* _Problem to solve_
Copy out each line of the listing below where the string "ufficiali" appears.

* _Dataset records_
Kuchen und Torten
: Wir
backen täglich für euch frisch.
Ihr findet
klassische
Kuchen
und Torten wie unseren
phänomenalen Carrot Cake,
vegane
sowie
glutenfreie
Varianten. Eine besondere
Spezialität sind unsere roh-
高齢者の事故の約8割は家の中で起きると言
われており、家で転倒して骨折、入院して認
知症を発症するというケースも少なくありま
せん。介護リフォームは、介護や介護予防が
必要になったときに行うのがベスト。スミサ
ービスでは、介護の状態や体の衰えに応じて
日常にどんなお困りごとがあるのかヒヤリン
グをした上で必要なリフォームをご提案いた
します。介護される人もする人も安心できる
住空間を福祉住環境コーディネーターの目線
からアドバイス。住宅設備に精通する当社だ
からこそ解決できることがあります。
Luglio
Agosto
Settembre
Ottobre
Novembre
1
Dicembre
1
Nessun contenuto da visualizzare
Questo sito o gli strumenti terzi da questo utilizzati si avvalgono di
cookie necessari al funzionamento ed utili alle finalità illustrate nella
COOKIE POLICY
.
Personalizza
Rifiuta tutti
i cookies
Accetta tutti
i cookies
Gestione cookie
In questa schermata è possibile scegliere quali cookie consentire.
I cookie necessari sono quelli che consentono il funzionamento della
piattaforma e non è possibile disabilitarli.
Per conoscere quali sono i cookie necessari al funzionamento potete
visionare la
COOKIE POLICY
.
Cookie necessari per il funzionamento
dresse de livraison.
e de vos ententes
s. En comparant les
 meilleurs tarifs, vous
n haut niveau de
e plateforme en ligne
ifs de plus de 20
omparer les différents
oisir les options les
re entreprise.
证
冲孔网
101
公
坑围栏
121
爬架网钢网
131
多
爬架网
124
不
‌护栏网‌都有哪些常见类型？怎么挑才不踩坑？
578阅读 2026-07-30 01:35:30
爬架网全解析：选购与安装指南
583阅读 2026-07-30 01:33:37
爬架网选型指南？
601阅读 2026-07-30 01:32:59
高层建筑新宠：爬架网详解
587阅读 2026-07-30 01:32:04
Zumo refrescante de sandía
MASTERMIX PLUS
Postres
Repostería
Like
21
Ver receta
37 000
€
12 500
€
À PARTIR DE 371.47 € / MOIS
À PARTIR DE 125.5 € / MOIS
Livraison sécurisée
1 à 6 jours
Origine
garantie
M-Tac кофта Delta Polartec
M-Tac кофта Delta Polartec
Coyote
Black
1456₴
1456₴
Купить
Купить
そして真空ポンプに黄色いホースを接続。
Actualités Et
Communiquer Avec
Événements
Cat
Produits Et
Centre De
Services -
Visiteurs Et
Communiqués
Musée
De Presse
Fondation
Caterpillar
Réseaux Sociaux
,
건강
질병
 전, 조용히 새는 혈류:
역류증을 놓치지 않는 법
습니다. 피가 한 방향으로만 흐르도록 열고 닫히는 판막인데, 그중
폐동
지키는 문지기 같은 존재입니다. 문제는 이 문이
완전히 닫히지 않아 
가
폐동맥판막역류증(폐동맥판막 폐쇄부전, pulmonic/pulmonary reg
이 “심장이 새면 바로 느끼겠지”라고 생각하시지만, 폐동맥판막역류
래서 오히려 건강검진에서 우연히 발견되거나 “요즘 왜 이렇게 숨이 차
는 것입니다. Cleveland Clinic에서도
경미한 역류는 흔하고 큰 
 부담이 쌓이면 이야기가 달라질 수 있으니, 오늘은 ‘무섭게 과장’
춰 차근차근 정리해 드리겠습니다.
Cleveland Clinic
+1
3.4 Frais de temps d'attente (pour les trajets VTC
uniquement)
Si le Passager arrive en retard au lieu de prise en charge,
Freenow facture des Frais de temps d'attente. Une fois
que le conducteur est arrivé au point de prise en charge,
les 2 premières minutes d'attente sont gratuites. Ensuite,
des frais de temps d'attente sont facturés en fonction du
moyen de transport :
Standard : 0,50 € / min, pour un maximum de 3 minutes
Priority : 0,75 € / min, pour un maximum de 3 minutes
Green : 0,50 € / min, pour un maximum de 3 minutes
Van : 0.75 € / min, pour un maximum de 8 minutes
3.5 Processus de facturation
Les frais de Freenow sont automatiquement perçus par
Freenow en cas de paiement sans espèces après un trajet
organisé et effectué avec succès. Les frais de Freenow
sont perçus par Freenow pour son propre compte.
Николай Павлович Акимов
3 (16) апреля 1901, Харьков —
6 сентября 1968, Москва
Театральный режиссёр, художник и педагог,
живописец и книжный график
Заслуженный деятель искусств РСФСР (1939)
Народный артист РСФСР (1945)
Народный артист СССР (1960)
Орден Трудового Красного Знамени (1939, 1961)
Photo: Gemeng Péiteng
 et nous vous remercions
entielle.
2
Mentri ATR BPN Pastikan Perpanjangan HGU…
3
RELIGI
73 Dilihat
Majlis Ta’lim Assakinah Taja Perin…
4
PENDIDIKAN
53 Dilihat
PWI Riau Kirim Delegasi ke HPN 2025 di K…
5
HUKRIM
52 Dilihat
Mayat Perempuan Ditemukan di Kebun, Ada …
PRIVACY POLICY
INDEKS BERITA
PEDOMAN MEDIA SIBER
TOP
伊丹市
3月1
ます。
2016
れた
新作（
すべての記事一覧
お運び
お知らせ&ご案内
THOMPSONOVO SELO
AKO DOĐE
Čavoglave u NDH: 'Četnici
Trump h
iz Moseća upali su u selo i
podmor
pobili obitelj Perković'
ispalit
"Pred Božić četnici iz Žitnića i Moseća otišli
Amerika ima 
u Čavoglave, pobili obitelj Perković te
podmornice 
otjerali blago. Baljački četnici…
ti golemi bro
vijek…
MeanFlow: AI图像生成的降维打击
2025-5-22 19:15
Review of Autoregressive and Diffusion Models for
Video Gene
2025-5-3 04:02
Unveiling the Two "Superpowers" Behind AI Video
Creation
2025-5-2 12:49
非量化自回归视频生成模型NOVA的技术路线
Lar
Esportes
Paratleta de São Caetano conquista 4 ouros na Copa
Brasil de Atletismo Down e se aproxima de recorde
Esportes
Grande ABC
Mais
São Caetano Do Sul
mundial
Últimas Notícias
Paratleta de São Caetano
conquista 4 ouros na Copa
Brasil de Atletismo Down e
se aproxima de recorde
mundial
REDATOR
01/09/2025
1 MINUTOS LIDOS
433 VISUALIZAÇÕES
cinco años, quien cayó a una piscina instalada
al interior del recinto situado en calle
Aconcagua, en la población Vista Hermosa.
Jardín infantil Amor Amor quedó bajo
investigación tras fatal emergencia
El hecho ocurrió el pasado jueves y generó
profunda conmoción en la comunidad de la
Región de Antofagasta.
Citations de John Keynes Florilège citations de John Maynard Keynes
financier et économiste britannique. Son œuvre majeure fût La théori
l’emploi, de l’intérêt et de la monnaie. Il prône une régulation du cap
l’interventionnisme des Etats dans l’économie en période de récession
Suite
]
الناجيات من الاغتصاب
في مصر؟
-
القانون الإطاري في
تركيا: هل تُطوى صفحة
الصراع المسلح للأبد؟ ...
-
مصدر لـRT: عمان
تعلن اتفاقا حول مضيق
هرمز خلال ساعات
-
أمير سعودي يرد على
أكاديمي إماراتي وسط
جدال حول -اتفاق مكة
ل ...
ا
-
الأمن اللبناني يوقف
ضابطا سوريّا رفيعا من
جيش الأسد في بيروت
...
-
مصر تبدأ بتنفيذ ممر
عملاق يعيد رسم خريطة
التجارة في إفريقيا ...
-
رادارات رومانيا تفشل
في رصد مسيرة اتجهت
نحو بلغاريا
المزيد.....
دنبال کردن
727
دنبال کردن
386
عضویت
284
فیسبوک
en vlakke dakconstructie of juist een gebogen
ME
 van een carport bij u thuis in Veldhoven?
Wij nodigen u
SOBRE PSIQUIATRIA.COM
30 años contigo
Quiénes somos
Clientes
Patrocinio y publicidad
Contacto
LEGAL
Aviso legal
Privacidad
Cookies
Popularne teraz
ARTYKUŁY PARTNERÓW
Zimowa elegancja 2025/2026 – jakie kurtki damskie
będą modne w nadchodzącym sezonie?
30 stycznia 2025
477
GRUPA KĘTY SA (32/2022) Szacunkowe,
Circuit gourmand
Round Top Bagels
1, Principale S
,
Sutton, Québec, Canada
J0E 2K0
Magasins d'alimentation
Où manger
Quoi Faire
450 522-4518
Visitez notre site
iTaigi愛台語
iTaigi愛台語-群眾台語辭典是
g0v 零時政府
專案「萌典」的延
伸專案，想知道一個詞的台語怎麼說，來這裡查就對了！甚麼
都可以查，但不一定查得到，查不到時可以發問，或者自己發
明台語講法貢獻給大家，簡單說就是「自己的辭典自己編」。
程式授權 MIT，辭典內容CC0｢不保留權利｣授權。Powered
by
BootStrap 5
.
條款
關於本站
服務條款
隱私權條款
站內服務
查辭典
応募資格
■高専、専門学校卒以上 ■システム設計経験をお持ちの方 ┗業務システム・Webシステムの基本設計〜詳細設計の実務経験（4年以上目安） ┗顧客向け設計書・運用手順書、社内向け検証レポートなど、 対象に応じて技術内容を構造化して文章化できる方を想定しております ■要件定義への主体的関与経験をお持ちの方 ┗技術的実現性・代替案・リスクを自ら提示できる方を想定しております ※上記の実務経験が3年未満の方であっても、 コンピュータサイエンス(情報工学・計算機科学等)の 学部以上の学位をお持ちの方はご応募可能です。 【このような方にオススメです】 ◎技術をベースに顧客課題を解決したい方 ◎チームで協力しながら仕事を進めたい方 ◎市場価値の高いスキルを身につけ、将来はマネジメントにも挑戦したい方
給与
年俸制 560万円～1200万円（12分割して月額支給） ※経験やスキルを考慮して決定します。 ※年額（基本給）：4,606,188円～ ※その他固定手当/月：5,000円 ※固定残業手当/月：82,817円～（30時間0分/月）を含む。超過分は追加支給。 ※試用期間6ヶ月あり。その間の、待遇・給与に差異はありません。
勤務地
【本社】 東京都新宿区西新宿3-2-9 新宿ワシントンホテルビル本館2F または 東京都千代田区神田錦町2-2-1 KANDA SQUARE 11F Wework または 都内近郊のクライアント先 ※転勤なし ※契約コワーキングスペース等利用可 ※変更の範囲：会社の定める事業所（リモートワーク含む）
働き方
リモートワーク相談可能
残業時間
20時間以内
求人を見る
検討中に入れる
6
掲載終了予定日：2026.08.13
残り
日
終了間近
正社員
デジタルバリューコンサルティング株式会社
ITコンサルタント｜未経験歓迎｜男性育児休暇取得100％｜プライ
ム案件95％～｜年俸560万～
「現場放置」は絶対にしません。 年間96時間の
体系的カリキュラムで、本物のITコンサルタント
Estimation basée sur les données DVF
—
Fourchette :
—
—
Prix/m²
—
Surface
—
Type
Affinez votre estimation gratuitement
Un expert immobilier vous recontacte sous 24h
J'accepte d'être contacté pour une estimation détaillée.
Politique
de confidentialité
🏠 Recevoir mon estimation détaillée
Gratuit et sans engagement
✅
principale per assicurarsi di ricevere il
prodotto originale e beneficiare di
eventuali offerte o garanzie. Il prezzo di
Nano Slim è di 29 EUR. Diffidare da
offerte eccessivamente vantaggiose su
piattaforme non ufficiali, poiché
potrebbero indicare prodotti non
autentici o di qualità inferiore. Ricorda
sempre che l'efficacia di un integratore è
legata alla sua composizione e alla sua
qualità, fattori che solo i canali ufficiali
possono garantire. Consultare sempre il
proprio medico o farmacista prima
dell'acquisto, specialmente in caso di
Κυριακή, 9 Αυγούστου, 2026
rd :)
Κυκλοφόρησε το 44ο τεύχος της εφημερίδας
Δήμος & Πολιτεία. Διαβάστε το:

* _Output_
piattaforme non ufficiali, poiché
qualità, fattori che solo i canali ufficiali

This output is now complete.